Search code examples
apache-sparkstructudf

Spark Struct structfield names getting changed in UDF


I am trying to pass a struct in spark to udf. It is changing the field names and renaming to the column position. How do I fix it?

object TestCSV {

          def main(args: Array[String]) {

            val conf = new SparkConf().setAppName("localTest").setMaster("local")
            val sc = new SparkContext(conf)
            val sqlContext = new SQLContext(sc)


            val inputData = sqlContext.read.format("com.databricks.spark.csv")
                  .option("delimiter","|")
                  .option("header", "true")
                  .load("test.csv")


            inputData.printSchema()

            inputData.show()

            val groupedData = inputData.withColumn("name",struct(inputData("firstname"),inputData("lastname")))

            val udfApply = groupedData.withColumn("newName",processName(groupedData("name")))

           udfApply.show()
          }



             def processName = udf((input:Row) =>{

                println(input)
                println(input.schema)

                Map("firstName" -> input.getAs[String]("firstname"), "lastName" -> input.getAs[String]("lastname"))

              })

        }

Output:

 root
 |-- id: string (nullable = true)
 |-- firstname: string (nullable = true)
 |-- lastname: string (nullable = true)

 +---+---------+--------+
 | id|firstname|lastname|
 +---+---------+--------+
 |  1|     jack| reacher|
 |  2|     john|     Doe|
 +---+---------+--------+

Error:

[jack,reacher] StructType(StructField(i[1],StringType,true), > StructField(i[2],StringType,true)) 17/03/08 09:45:35 ERROR Executor: Exception in task 0.0 in stage 2.0 (TID 2) java.lang.IllegalArgumentException: Field "firstname" does not exist.


Solution

  • What you are encountering is really strange. After playing around a bit I finally figured out that it may be related to a problem with the optimizer engine. It seems that the problem is not the UDF but the struct function.
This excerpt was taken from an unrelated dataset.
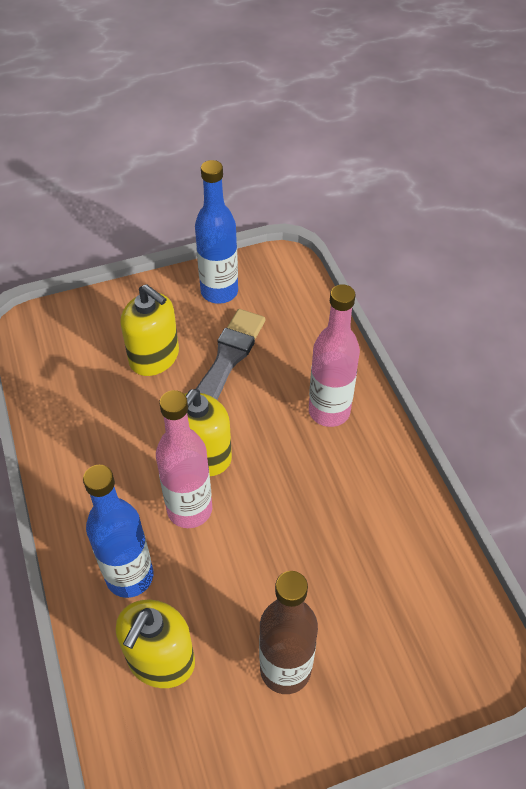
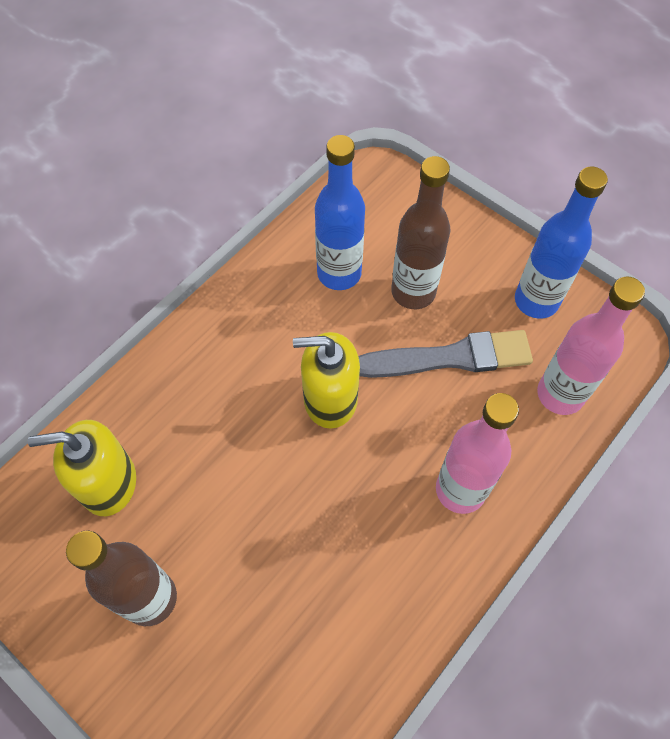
camera: 60 degrees right, 10 degrees up
blue bottle [83,465,153,598] -> blue bottle moved to [315,135,365,290]
yellow soap dispenser [120,284,179,376] -> brown bottle [391,156,450,309]
pink bottle [156,390,212,528] -> pink bottle moved to [537,276,645,415]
    I get it to work (Spark 1.6.3) when I cache the groupedData, without caching I get your reported exception:

    import org.apache.spark.sql.Row
    import org.apache.spark.sql.hive.HiveContext
    import org.apache.spark.{SparkConf, SparkContext}
    
    
    object Demo {
    
      def main(args: Array[String]): Unit = {
    
        val sc = new SparkContext(new SparkConf().setAppName("Demo").setMaster("local[1]"))
        val sqlContext = new HiveContext(sc)
        import sqlContext.implicits._
        import org.apache.spark.sql.functions._
    
    
        def processName = udf((input: Row) => {
          Map("firstName" -> input.getAs[String]("firstname"), "lastName" -> input.getAs[String]("lastname"))
        })
    
    
        val inputData =
          sc.parallelize(
            Seq(("1", "Kevin", "Costner"))
          ).toDF("id", "firstname", "lastname")
    
    
        val groupedData = inputData.withColumn("name", struct(inputData("firstname"), inputData("lastname")))
          .cache() // does not work without cache
    
        val udfApply = groupedData.withColumn("newName", processName(groupedData("name")))
        udfApply.show()
      }
    }
    

    Alternatively you can use the RDD API to make your struct, but this is not really nice:

    case class Name(firstname:String,lastname:String) // define outside main
    
    val groupedData = inputData.rdd
        .map{r =>
            (r.getAs[String]("id"),
              Name(
                r.getAs[String]("firstname"),
                r.getAs[String]("lastname")
              )
            )
        }
       .toDF("id","name")